The first source of drift—population drift—is who is using the system, and this changes on long-time scales and short-time scales. For example, from 2008 to present the average age of people on social media has increased. In addition to these long-term trends, the people using a system at any moment varies. For example, during the US Presidential election of 2012 the proportion of tweets about politics that were written by women fluctuated from day to day (Diaz et al. 2016). Thus, what might appear to be a change in the mood of the Twitter-verse might actually just be changes in who is talking at any moment.

In addition to changes in who is using a system, there are also changes in how the system is used. For example, during the Occupy Gezi Park protests in Istanbul, Turkey in 2013 protesters changed their use of hashtags as the protest evolved. Here’s how Zeynep Tufekci (2014) described the drift, which she was able to detect because she was observing behavior on Twitter and on the ground:

“What had happened was that as soon as the protest became the dominant story, large numbers of people . . . stopped using the hashtags except to draw attention to a new phenomenon . . .. While the protests continued, and even intensified, the hashtags died down. Interviews revealed two reasons for this. First, once everyone knew the topic, the hashtag was at once superfluous and wasteful on the character-limited Twitter platform. Second, hashtags were seen only as useful for attracting attention to a particular topic, not for talking about it.”

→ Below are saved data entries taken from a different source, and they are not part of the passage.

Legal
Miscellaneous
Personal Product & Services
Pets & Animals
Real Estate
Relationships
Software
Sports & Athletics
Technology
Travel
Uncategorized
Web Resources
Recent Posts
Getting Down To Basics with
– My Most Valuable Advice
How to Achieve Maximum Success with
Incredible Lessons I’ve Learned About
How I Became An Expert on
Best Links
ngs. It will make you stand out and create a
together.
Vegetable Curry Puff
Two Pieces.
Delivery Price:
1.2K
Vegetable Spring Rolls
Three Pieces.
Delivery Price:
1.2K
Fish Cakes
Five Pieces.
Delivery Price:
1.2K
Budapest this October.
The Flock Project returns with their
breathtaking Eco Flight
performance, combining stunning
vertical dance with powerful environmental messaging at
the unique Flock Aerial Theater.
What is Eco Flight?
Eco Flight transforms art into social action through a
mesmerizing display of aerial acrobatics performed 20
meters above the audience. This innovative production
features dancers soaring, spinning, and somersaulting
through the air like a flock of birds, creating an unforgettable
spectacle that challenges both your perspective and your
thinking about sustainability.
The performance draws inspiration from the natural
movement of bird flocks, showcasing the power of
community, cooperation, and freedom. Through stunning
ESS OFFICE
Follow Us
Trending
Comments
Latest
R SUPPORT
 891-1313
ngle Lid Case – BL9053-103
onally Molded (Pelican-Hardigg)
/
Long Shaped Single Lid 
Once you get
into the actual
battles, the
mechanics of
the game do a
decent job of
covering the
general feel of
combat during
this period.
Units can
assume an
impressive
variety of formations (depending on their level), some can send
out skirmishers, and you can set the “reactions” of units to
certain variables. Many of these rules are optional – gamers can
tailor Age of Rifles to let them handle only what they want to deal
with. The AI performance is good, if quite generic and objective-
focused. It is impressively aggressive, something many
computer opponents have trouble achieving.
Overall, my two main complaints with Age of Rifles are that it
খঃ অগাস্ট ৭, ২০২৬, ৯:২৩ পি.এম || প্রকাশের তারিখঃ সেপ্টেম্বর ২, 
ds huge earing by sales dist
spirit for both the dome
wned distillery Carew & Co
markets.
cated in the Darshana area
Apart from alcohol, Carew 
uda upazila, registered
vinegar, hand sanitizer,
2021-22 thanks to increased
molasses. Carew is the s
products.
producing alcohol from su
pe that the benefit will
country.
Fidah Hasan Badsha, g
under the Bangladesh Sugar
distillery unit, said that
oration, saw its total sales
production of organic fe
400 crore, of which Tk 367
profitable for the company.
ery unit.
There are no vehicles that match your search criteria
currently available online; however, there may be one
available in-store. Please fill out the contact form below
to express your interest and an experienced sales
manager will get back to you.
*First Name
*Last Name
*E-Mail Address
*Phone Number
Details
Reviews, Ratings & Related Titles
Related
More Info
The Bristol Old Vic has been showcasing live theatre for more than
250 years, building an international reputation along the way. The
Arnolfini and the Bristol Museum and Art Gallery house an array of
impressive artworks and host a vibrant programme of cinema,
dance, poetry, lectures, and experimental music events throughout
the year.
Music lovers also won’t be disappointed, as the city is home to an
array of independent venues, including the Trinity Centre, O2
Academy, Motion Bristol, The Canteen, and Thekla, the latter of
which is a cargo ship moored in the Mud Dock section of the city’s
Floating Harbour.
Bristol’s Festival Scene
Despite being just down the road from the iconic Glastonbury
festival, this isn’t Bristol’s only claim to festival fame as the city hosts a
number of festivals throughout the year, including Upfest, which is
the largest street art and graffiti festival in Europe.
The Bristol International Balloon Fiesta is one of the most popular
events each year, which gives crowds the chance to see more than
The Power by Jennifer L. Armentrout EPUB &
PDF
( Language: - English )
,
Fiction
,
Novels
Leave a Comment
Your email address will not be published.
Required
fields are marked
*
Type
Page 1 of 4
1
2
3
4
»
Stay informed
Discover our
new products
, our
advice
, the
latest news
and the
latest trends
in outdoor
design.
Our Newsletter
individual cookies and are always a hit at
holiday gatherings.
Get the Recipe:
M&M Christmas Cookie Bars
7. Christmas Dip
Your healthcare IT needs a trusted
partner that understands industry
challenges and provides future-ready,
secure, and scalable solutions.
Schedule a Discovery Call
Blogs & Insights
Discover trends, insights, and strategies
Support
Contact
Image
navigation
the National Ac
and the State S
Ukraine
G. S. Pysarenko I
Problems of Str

Thus, researchers who were studying the protests by analyzing tweets with protest-related hashtags would have a distorted sense of what was happening because of this behavioral drift. For example, they might believe that the discussion of the protest decreased long before it actually decreased.

The third kind of drift is system drift. In this case, it is not the people changing or their behavior changing, but the system itself changing. For example, over time Facebook has increased the limit on the length of status updates. Thus, any longitudinal study of status updates will be vulnerable to artifacts caused by this change. System drift is closely related to problem called algorithmic confounding to which we now turn.